Leach’s report offers a path that policy-makers could take if they want to boost the country’s potential growth rate. Leach selected six “pillars” for a growth-oriented policy agenda, including an approach to innovation that favours firms that have a realistic opportunity to scale.
Despite “above average” government support in recent years, Canadian businesses consistently invest less in research and development than their international peers, suggesting current approaches to industrial policy need to be rethought, the report said. The transition to a green economy is an obvious place to focus, and Canada could become a leader if governments concentrated their spending on programs that reduce carbon emissions, as well as clarify their climate policies so regulatory uncertainty doesn’t act as a barrier to investment, the report said.

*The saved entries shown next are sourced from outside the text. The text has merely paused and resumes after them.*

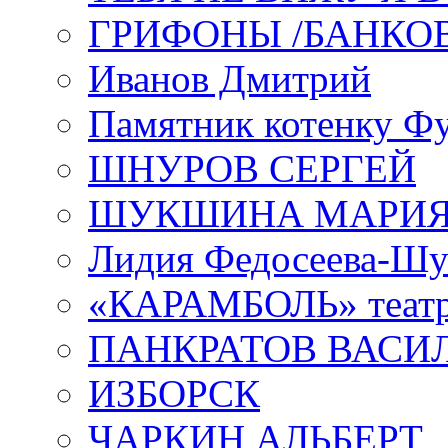
ГРИФОНЫ /БАНКО
Иванов Дмитрий
Памятник котенку Ф
ШНУРОВ СЕРГЕЙ
ШУКШИНА МАРИ
Лидия Федосеева-Ш
«КАРАМБОЛЬ» теат
ПАНКРАТОВ ВАСИ
ИЗБОРСК
ЧАРКИН АЛЬБЕРТ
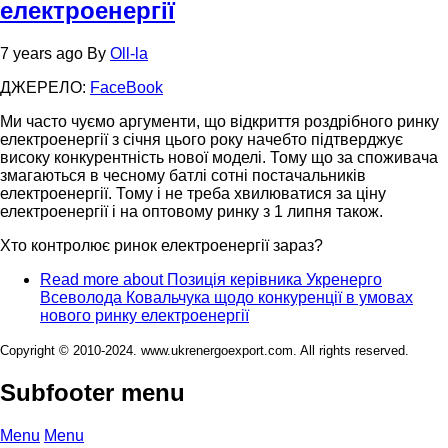
електроенергії
7 years ago
By
Oll-la
ДЖЕРЕЛО:
FaceBook
Ми часто чуємо аргументи, що відкриття роздрібного ринку
електроенергії з січня цього року начебто підтверджує
високу конкурентність нової моделі. Тому що за споживача
змагаються в чесному батлі сотні постачальників
електроенергії. Тому і не треба хвилюватися за ціну
електроенергії і на оптовому ринку з 1 липня також.
Хто контролює ринок електроенергії зараз?
Read more
about Позиція керівника Укренерго
Всеволода Ковальчука щодо конкуренції в умовах
нового ринку електроенергії
Copyright © 2010-2024. www.ukrenergoexport.com. All rights reserved.
Subfooter menu
Menu
Menu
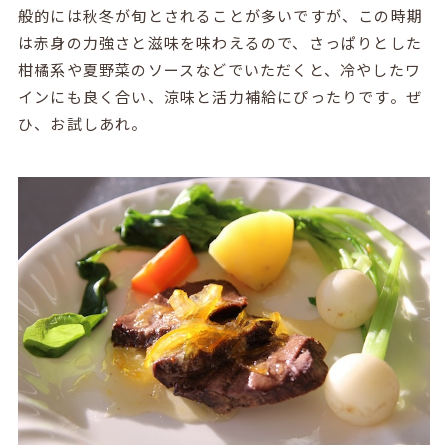
般的には秋冬が旬とされることが多いですが、この時期
は赤身の力強さと滋味を味わえるので、さっぱりとした
柑橘系や夏野菜のソースなどでいただくと、冷やしたワ
インにも良く合い、涼味と活力補給にぴったりです。ぜ
ひ、お試しあれ。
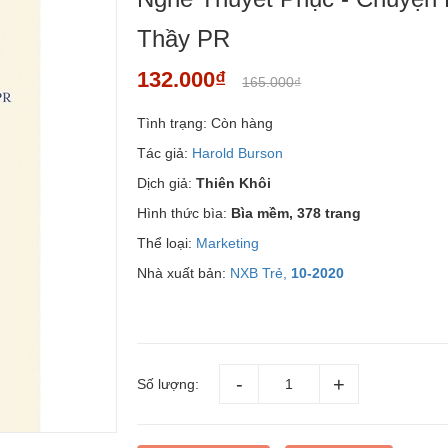
Thầy PR
132.000₫
165.000₫
Tình trạng:
Còn hàng
Tác giả:
Harold Burson
Dịch giả:
Thiên Khôi
Hình thức bìa:
Bìa mềm, 378 trang
Thể loại:
Marketing
Nhà xuất bản:
NXB Trẻ,
10-2020
Số lượng:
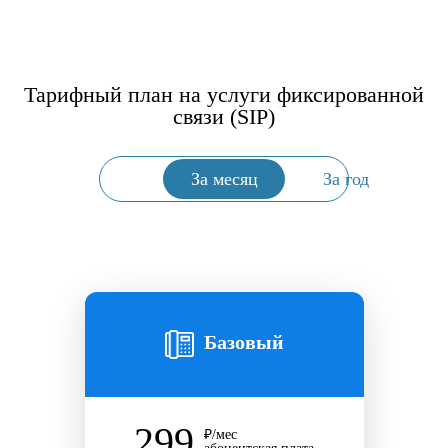
Тарифный план на услуги фиксированной
связи (SIP)
За месяц
За год
Базовый
299
₽/мес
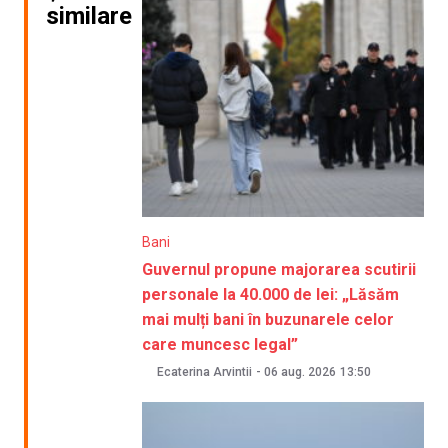
similare
Bani
Guvernul propune majorarea scutirii
personale la 40.000 de lei: „Lăsăm
mai mulți bani în buzunarele celor
care muncesc legal”
Ecaterina Arvintii
-
06 aug. 2026
13:50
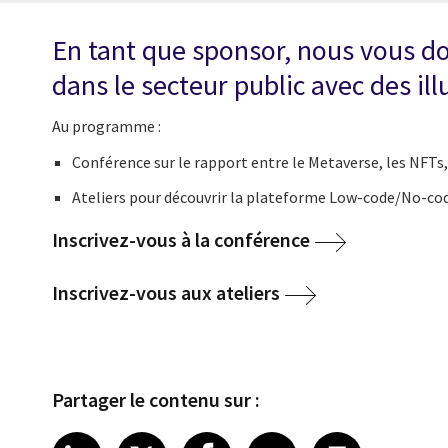
En tant que sponsor, nous vous do
dans le secteur public avec des il
Au programme :
Conférence
sur le rapport entre le Metaverse, les NFTs
Ateliers pour découvrir la plateforme Low-code/No-cod
Inscrivez-vous à la conférence
Inscrivez-vous aux ateliers
Partager le contenu sur :
Share article on LinkedIn
Share article on X
Share article on Fa
Share article o
Share arti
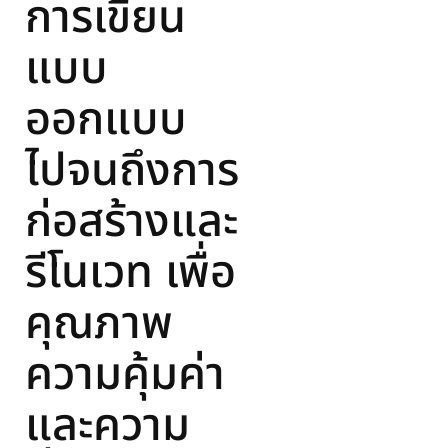
การเขียน
แบบ
ออกแบบ
ไปจนถึงการ
ก่อสร้างและ
รีโนเวท เพื่อ
คุณภาพ
ความคุ้มค่า
และความ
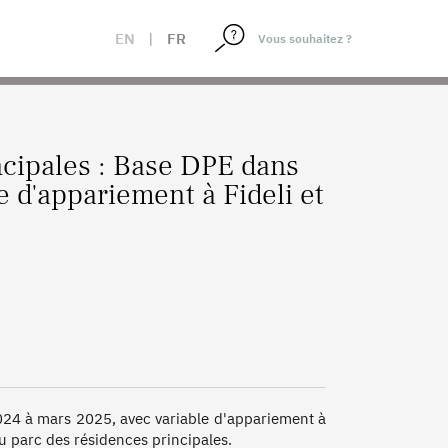
CALAGE
EN
|
FR
cipales : Base DPE dans
e d'appariement à Fideli et
024 à mars 2025, avec variable d'appariement à 
u parc des résidences principales. 
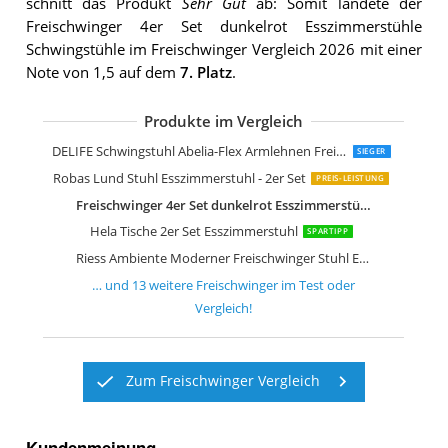
schnitt das Produkt
Sehr Gut
ab: Somit landete der
Freischwinger 4er Set dunkelrot Esszimmerstühle
Schwingstühle im Freischwinger Vergleich 2026 mit einer
Note von 1,5 auf dem
7. Platz
.
Produkte im Vergleich
chairus Freischwinger Stühle 2er Set
COSTWAY Freischwinger Stühle 4er Se
Robas Lund Stuhl Esszimmerstuhl - 2e
Hela Tische 2er Set Schwingstuhl
Invicta Interior Freischwinger Samson
Robas Lund Stuhl Schwinger Schwings
Albatros Freischwinger Murano 2-er S
VERSEE Design Besucherstuhl Montre
DELIFE Schwingstuhl Abelia-Flex Armlehnen Freischwinger flach
SIEGER
Robas Lund Stuhl Esszimmerstuhl - 2er Set
PREIS-LEISTUNG
Freischwinger 4er Set dunkelrot Esszimmerstühle Schwingstühle
Hela Tische 2er Set Esszimmerstuhl
SPARTIPP
Riess Ambiente Moderner Freischwinger Stuhl Echtleder
… und
13
weitere
Freischwinger
im Test oder
Vergleich!
Zum Freischwinger Vergleich
Kundenmeinung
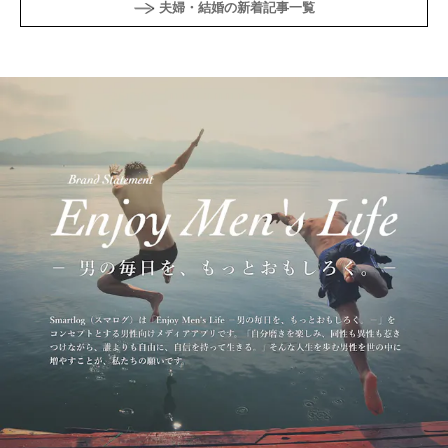
夫婦・結婚の新着記事一覧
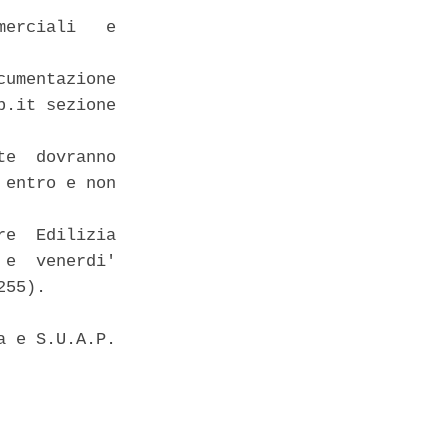
erciali   e

umentazione

.it sezione

e  dovranno

entro e non

e  Edilizia

e  venerdi'

55). 

 e S.U.A.P. 
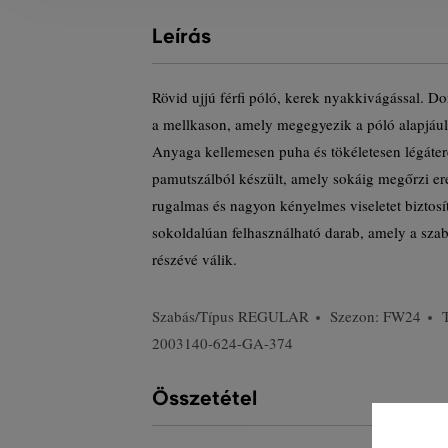
Leírás
Rövid ujjú férfi póló, kerek nyakkivágással. D
a mellkason, amely megegyezik a póló alapjául 
Anyaga kellemesen puha és tökéletesen légáte
pamutszálból készült, amely sokáig megőrzi er
rugalmas és nagyon kényelmes viseletet biztosít
sokoldalúan felhasználható darab, amely a sza
részévé válik.
Szabás/Típus
REGULAR
Szezon: FW24
2003140-624-GA-374
Összetétel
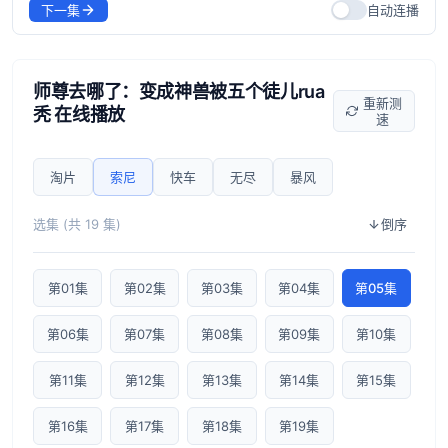
下一集
自动连播
师尊去哪了：变成神兽被五个徒儿rua
重新测
秃 在线播放
速
淘片
索尼
快车
无尽
暴风
选集 (共 19 集)
倒序
第01集
第02集
第03集
第04集
第05集
第06集
第07集
第08集
第09集
第10集
第11集
第12集
第13集
第14集
第15集
第16集
第17集
第18集
第19集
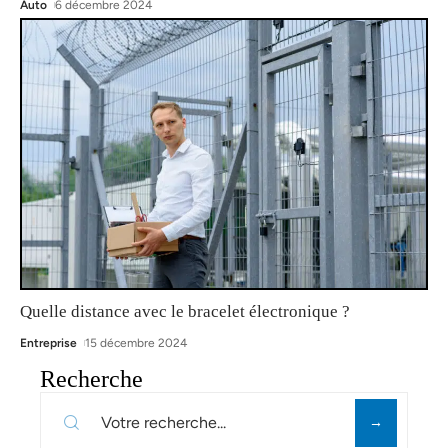
Auto
6 décembre 2024
Quelle distance avec le bracelet électronique ?
Entreprise
15 décembre 2024
Recherche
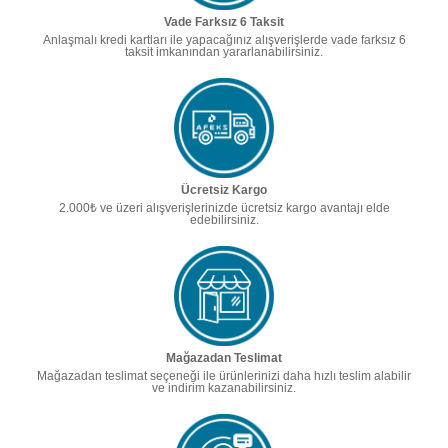
Vade Farksız 6 Taksit
Anlaşmalı kredi kartları ile yapacağınız alışverişlerde vade farksız 6
taksit imkanından yararlanabilirsiniz.
Ücretsiz Kargo
2.000₺ ve üzeri alışverişlerinizde ücretsiz kargo avantajı elde
edebilirsiniz.
Mağazadan Teslimat
Mağazadan teslimat seçeneği ile ürünlerinizi daha hızlı teslim alabilir
ve indirim kazanabilirsiniz.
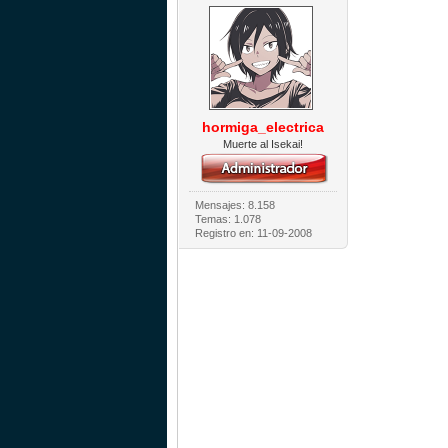
hormiga_electrica
Muerte al Isekai!
Mensajes: 8.158
Temas: 1.078
Registro en: 11-09-2008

Another pillar is the digital economy. Data assets are becoming more important as services move online. Canada should forge trade agreements that address barriers to international trade in digital services, and it should guard against homegrown intellectual property being vacuumed up by international technology behemoths, the report said.
Taxes play an important role in competitiveness, yet the federal government hasn’t reviewed tax policy since 1967. Leach called on Parliament to conduct a new review, with a focus on reducing breaks for special interests so personal rates could be lowered to make Canada more attractive to international talent.
“It’s not going to be easy,” Leach said. “We’re going to have to get a bunch of things right.”